Intermediates on the reassociation pathway of phosphofructokinase I from Escherichia coli

Abstract

The folding and association pathway of the allosteric phosphofructokinase from Escherichia coli has been investigated after complete denaturation of the protein in guanidine hydrochloride by spectroscopical methods, fluorescence and circular dichroism. Three successive processes can be observed during the renaturation of this protein. First, a fast reaction, detected by fluorescence, results in the formation of a (partially) structured monomer. Second, two monomers associate into a dimeric species. This step involves the shielding of the unique tryptophan residue, Trp 311, from the aqueous solvent, and it corresponds to the formation of the interface containing the effector binding site. The presence of ATP during renaturation increases the rate of formation of this dimeric species. The other ligands of the enzyme have no effect on this reaction as well as on the whole reactivation. Finally, the enzymatic activity is regained during the third slowest step. This last reaction is due to the association of two dimers into the native tetrameric structure.
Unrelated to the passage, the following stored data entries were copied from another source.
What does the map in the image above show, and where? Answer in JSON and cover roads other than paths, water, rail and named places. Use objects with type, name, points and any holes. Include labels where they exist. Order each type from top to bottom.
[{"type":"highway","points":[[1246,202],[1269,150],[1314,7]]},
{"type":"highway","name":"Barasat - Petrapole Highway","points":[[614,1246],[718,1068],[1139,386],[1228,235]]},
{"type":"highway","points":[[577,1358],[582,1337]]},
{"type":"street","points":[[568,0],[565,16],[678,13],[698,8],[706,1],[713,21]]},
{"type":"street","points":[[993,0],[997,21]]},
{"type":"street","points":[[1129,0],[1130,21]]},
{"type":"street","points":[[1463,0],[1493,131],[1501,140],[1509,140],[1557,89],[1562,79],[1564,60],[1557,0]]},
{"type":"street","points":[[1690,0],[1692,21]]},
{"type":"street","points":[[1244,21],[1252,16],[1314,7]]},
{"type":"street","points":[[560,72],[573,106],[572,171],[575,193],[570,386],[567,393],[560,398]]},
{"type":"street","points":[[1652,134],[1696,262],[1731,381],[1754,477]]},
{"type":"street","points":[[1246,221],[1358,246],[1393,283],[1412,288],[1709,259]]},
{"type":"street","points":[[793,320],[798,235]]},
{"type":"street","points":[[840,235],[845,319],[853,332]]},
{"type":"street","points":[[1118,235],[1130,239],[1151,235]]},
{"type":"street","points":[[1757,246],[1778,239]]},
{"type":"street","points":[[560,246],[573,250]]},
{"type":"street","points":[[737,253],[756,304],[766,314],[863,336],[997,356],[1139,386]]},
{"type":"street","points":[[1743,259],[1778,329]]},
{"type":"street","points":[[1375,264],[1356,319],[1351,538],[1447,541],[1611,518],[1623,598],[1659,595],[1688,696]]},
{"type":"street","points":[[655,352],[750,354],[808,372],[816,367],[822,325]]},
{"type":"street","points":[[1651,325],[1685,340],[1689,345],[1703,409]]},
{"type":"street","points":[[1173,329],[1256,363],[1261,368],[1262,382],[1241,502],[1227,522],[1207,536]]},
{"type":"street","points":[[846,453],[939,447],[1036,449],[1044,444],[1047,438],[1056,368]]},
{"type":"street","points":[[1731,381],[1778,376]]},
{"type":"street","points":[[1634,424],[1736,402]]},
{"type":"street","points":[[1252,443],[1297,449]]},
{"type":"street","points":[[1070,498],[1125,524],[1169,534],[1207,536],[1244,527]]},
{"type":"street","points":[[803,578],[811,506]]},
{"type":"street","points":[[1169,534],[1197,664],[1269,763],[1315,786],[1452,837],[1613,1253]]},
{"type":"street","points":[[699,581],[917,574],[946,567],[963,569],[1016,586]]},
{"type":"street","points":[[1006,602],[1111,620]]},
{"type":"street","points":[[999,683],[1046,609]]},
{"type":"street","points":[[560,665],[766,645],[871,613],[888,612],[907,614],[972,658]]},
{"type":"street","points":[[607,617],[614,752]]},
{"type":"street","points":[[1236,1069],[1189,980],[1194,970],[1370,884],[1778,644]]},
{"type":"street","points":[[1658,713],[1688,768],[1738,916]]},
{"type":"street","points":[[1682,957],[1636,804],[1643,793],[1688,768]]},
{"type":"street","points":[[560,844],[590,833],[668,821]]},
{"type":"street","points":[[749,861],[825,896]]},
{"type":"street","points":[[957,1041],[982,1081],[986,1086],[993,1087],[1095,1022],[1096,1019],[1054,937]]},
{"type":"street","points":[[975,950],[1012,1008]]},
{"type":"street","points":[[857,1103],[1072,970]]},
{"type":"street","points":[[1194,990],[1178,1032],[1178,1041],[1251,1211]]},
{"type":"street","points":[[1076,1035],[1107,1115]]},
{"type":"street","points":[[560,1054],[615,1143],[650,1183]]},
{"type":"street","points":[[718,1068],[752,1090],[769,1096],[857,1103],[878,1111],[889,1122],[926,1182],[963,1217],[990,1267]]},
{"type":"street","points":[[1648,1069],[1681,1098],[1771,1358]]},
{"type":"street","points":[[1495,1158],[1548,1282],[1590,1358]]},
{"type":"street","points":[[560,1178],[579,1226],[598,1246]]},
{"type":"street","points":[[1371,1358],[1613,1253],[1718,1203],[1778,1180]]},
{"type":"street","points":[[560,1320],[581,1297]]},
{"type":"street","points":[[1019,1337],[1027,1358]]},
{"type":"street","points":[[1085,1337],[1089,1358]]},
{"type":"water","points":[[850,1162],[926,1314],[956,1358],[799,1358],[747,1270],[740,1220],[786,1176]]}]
The presence of fructose 6-phosphate does not increase the rate of reactivation, even though this ligand strongly stabilizes the native enzyme against denaturation by bridging the interface corresponding to the active site. The self-assembly of phosphofructokinase from E. coli from its unfolded and separated chains follows a specific order in the formation of the interactions between subunits and involves a dimeric intermediate with a defined geometry.